------ Exercise data ------
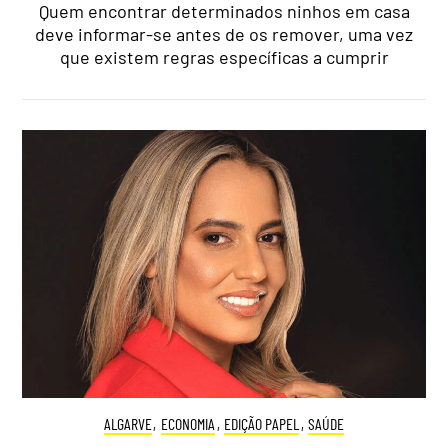
Quem encontrar determinados ninhos em casa
deve informar-se antes de os remover, uma vez
que existem regras específicas a cumprir
ALGARVE
,
ECONOMIA
,
EDIÇÃO PAPEL
,
SAÚDE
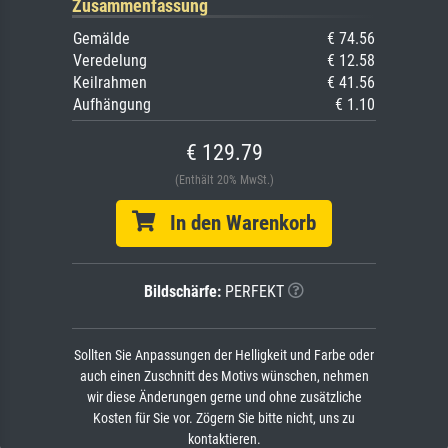
Zusammenfassung
Gemälde
€ 74.56
Veredelung
€ 12.58
Keilrahmen
€ 41.56
Aufhängung
€ 1.10
€ 129.79
(Enthält 20% MwSt.)
In den Warenkorb
Bildschärfe:
PERFEKT
Sollten Sie Anpassungen der Helligkeit und Farbe oder
auch einen Zuschnitt des Motivs wünschen, nehmen
wir diese Änderungen gerne und ohne zusätzliche
Kosten für Sie vor. Zögern Sie bitte nicht, uns zu
kontaktieren.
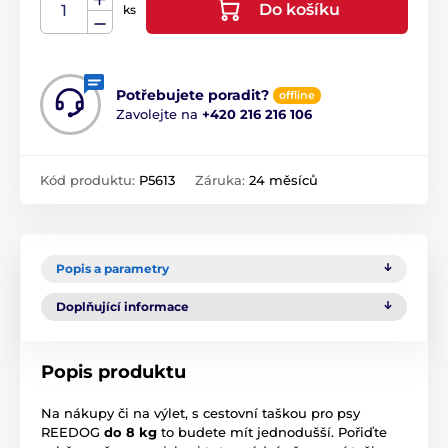
Do košíku
ks
Potřebujete poradit?
offline
Zavolejte na
+420 216 216 106
Kód produktu:
P5613
Záruka:
24 měsíců
Popis a parametry
Doplňující informace
Popis produktu
Na nákupy či na výlet, s cestovní taškou pro psy
REEDOG
do 8 kg
to budete mít jednodušší. Pořiďte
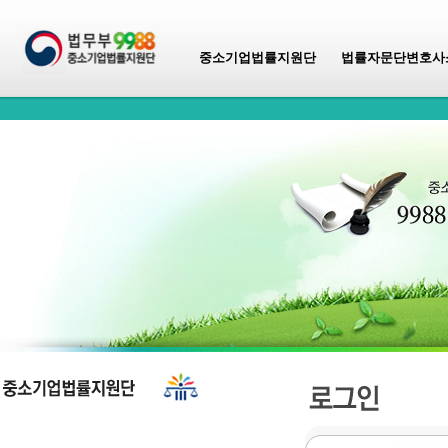
중소기업법률지원단
법률자문단변호사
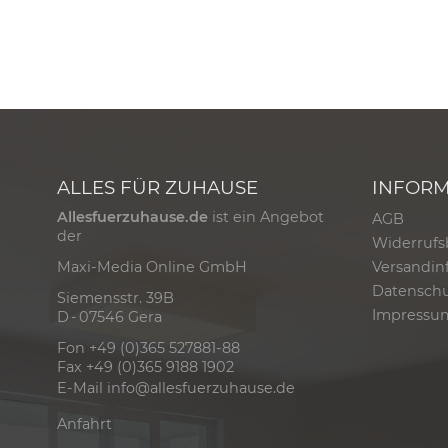
ALLES FÜR ZUHAUSE
INFOR
Allesfuerzuhause.de
ist ein Angebot
AGB
der
Widerrufs
Versandin
Maxi-Media Online GmbH
Datensch
Siemensstr. 39B
Impressu
D - 07546 Gera
Fon +49 (0)365 527881-88
Fax +49 (0)365 9188 1902
E-Mail
info@allesfuerzuhause.de
Anfahrt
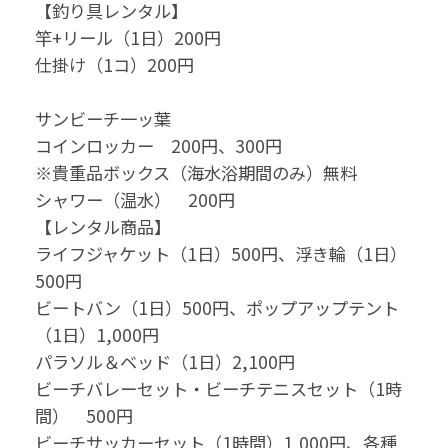
【釣り具レンタル】
竿+リール（1日）200円
仕掛け（1コ）200円
サンビーチ一ッ葉
コインロッカー 200円、300円
※貴重品ボックス（海水浴期間のみ）無料
シャワー（温水） 200円
【レンタル商品】
ライフジャケット（1日）500円、浮き輪（1日）
500円
ビートバン（1日）500円、ポップアップテント
（1日）1,000円
パラソル＆ベッド（1日）2,100円
ビーチバレーセット・ビーチテニスセット（1時
間） 500円
ビーチサッカーセット（1時間）1,000円、各種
------
> **Instruction**: Output every line of the records above unchanged, and keep the pictures out.

> **Answer space**:
Quem encontrar determinados ninhos em casa
deve informar-se antes de os remover, uma vez
que existem regras específicas a cumprir
ALGARVE
,
ECONOMIA
,
EDIÇÃO PAPEL
,
SAÚDE
Zusammenfassung
Gemälde
€ 74.56
Veredelung
€ 12.58
Keilrahmen
€ 41.56
Aufhängung
€ 1.10
€ 129.79
(Enthält 20% MwSt.)
In den Warenkorb
Bildschärfe:
PERFEKT
Sollten Sie Anpassungen der Helligkeit und Farbe oder
auch einen Zuschnitt des Motivs wünschen, nehmen
wir diese Änderungen gerne und ohne zusätzliche
Kosten für Sie vor. Zögern Sie bitte nicht, uns zu
kontaktieren.
Do košíku
ks
Potřebujete poradit?
offline
Zavolejte na
+420 216 216 106
Kód produktu:
P5613
Záruka:
24 měsíců
Popis a parametry
Doplňující informace
Popis produktu
Na nákupy či na výlet, s cestovní taškou pro psy
REEDOG
do 8 kg
to budete mít jednodušší. Pořiďte
중소기업법률지원단
법률자문단변호사
ALLES FÜR ZUHAUSE
INFOR
Allesfuerzuhause.de
ist ein Angebot
AGB
der
Widerrufs
Versandin
Maxi-Media Online GmbH
Datensch
Siemensstr. 39B
Impressu
D - 07546 Gera
Fon +49 (0)365 527881-88
Fax +49 (0)365 9188 1902
E-Mail
info@allesfuerzuhause.de
Anfahrt
【釣り具レンタル】
竿+リール（1日）200円
仕掛け（1コ）200円
サンビーチ一ッ葉
コインロッカー 200円、300円
※貴重品ボックス（海水浴期間のみ）無料
シャワー（温水） 200円
【レンタル商品】
ライフジャケット（1日）500円、浮き輪（1日）
500円
ビートバン（1日）500円、ポップアップテント
（1日）1,000円
パラソル＆ベッド（1日）2,100円
ビーチバレーセット・ビーチテニスセット（1時
間） 500円
ビーチサッカーセット（1時間）1,000円、各種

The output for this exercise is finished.